The bill preserves HSA eligibility and lowers out-of-pocket costs for telehealth, making virtual care more accessible and simpler for employers to offer, while creating modestly higher health spending that could raise premiums and causing short-term administrative work for plan sponsors.
People with HSAs (including patients with chronic conditions) can use telehealth services before meeting their deductible year-round while keeping HSA eligibility, lowering their out-of-pocket costs for virtual care.
Employers and plan sponsors (including small businesses and state governments) can offer telehealth coverage without jeopardizing employees' HSA eligibility, simplifying benefits design and reducing uncertainty about plan compliance while preserving tax-advantaged HSA treatment for consumers.

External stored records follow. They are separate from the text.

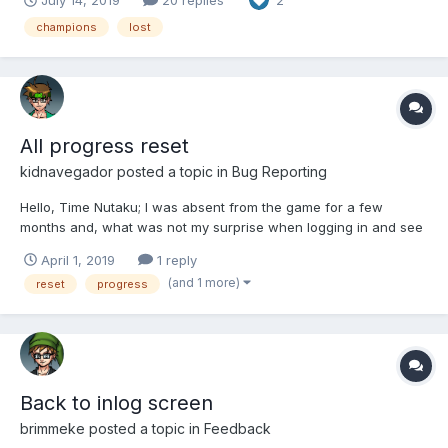
2
champions
lost
All progress reset
kidnavegador
posted a topic in
Bug Reporting
Hello, Time Nutaku; I was absent from the game for a few
months and, what was not my surprise when logging in and see
that: In the harem there are only 4 starter girls; All my progress in
April 1, 2019
1 reply
the adventure was for practically the beginning; My fitted items
(and 1 more)
reset
progress
are gone; And my money disappeared...
Back to inlog screen
brimmeke
posted a topic in
Feedback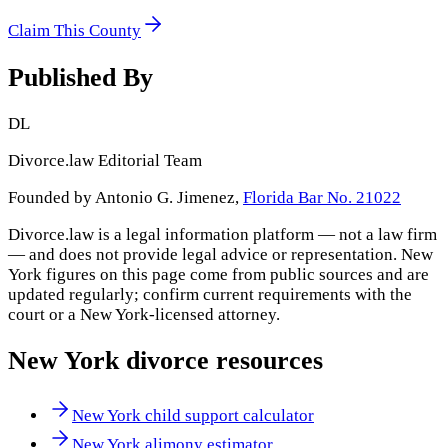
Claim This County
Published By
DL
Divorce.law Editorial Team
Founded by Antonio G. Jimenez,
Florida Bar No. 21022
Divorce.law is a legal information platform — not a law firm
— and does not provide legal advice or representation.
New
York
figures on this page come from public sources and are
updated regularly; confirm current requirements with the
court or a
New York
-licensed attorney.
New York
divorce resources
New York child support calculator
New York alimony estimator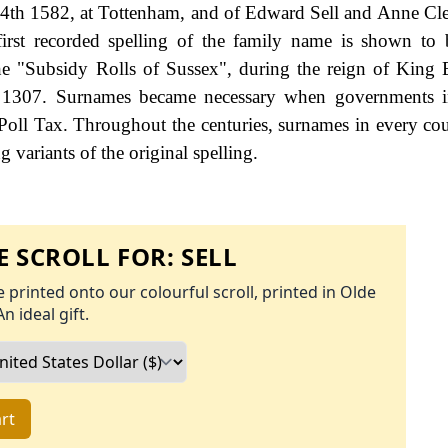
24th 1582, at Tottenham, and of Edward Sell and Anne C
first recorded spelling of the family name is shown to 
he "Subsidy Rolls of Sussex", during the reign of King
1307. Surnames became necessary when governments i
Poll Tax. Throughout the centuries, surnames in every co
 variants of the original spelling.
 SCROLL FOR:
SELL
 printed onto our colourful scroll, printed in Olde
An ideal gift.
rt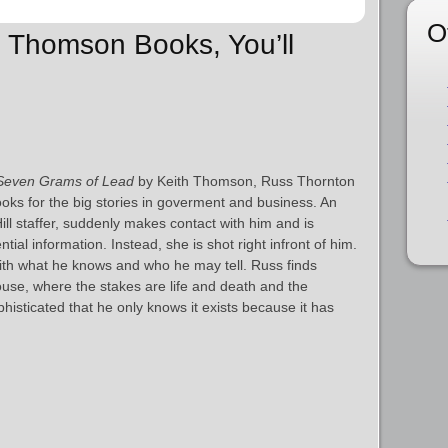
O
th Thomson Books, You’ll
Seven Grams of Lead
by Keith Thomson, Russ Thornton
ooks for the big stories in goverment and business. An
ill staffer, suddenly makes contact with him and is
tial information. Instead, she is shot right infront of him.
ith what he knows and who he may tell. Russ finds
use, where the stakes are life and death and the
phisticated that he only knows it exists because it has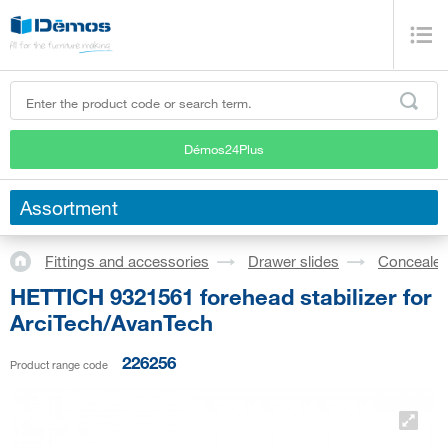
Démos24Plus
Assortment
Fittings and accessories
Drawer slides
Concealed
HETTICH 9321561 forehead stabilizer for
ArciTech/AvanTech
226256
Product range code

Taxpayers and middle-class families could face modestly higher health insurance premiums over time if removing deductible limits increases pre-deductible telehealth utilization and overall health spending.
Small-business owners, state governments, and health systems may incur short-term administrative and plan redesign costs to update benefits and ensure compliance with the new telehealth/HSA rules.
Based on analysis of 2 sections of legislative text.
Introduced February 27, 2025 by Jodey Cook Arrington · Last progress February 27, 2025
Permanently allows health plans that pair with Health Savings Accounts (HSAs) to waive or not apply a deductible for telehealth services without losing HSA eligibility by changing Internal Revenue Code section 223. The change removes prior time limits and makes the telehealth deductible "safe harbor" broadly applicable for plan years beginning after December 31, 2024, so more enrollees and plans can offer telehealth with no deductible year-round.